There are two aspects of fractals that particularly relate to the economic approach that underlies timesizing and that may be called fractal economics. One is the escape from one step to perfection thinking. It's always gonna be fuzzy, in our case due to the one constant in human evolution - constantly rising expectations.

The other is the idea that a simple formula can account for, or in our case, facilitate, extreme variety and variability. This has immense implications in economics, because it solves two huge problems: how can we proceed on a stable sustainable basis in the sense that we keep the population united as one species instead of subspeciating into workers and drones +/- puppeteers, or Eloi and Morlocks, etc.

And the related problem is, how can government government most effectively govern a burgeoningly complicated nation, when the level of complexity is doubling almost every day. Fractals have a control "in the center" - a simple formula which generates/accounts for huge "mutually non-interfering" (Bucky Fuller) variety. (By the way, I suspect that Fuller's Synergetics is going to turn out to be a parallel fractal geometry, or possibly a fractal algebra or trig.) Is there a simple control "in the center" of the socioeconomy that can facilitate balance by engaging market forces to take care of the details?

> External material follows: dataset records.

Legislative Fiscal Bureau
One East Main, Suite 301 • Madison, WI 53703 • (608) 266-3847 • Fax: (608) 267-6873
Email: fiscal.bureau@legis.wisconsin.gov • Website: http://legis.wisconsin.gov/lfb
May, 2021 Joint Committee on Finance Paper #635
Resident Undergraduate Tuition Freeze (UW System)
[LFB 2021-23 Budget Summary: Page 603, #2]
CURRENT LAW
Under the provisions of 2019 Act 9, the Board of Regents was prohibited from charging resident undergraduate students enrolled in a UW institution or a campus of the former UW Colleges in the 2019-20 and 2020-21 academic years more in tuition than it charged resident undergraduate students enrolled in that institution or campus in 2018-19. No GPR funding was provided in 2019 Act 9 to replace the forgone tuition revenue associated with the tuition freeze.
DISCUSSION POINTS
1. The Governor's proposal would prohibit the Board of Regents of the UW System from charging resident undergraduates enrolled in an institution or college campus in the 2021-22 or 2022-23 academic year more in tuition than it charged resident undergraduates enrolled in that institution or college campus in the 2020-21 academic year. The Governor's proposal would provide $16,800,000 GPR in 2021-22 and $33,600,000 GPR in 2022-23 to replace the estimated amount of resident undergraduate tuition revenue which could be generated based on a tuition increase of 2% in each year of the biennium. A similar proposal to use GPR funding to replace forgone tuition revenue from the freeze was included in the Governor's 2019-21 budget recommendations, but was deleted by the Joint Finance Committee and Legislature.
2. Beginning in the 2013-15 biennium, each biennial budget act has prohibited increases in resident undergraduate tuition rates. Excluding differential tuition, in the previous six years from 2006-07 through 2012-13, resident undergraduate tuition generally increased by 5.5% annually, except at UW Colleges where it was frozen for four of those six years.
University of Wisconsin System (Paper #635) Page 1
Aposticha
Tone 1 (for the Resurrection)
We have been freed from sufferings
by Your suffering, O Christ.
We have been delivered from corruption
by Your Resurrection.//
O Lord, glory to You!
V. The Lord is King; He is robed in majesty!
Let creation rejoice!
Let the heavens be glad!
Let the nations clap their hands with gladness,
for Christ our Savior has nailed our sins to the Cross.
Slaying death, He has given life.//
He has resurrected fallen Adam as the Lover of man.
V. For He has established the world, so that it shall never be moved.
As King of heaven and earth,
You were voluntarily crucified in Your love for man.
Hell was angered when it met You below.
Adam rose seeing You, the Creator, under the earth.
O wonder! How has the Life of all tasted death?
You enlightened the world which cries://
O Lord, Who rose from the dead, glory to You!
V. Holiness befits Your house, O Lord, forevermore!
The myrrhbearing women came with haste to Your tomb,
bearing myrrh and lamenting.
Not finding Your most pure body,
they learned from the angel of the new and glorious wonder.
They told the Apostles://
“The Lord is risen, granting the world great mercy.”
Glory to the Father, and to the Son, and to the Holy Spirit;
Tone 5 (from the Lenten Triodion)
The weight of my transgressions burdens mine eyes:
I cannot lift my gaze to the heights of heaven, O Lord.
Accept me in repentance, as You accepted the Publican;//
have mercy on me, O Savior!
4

A rough-edged balance perhaps, but satisfactory at the current level of general human expectations, i.e., "up to current standards." Because one of our big developing problems in poltico-economic design is the fact that we have constituencies of differing and clashing sensitivity levels.

Timesizing's underlying "fractal economics" provides an "H Set" - a simple set of regulations, a formula, for balancing an indefinite series of dimensions of human competition and value. The economic part proper is a three-set, the politico economic adds one for a four set, and the socio-economic adds another for a five set. This five set can balance the employment (and skills to that level) dimension. Then it can be detached from its employment specific references and applied to the first (from today) of the monetary dimensions, income (inflowing money per person per time unit). Then it can be detached and applied to the second (probably outgo or debt payments), then the third (liability? = accumulated debt, real and/or potential), the fourth, wealth (stored/standing money per person), fifth, credit (accumulated financial power), and so on into the (to us) vaguer dimensions (reputation, name....) of "personhood" in the modern age. For that is what we are doing - we are defining "person" here for governing purposes, gradually and potentially unendingly.

And in the process, we are defining, on an incrementally refining basis, the key issue in economics which none of the great economists have yet focused on but which writers like Chesterton and Orwell have focused on, "fair share," - share per person per time unit.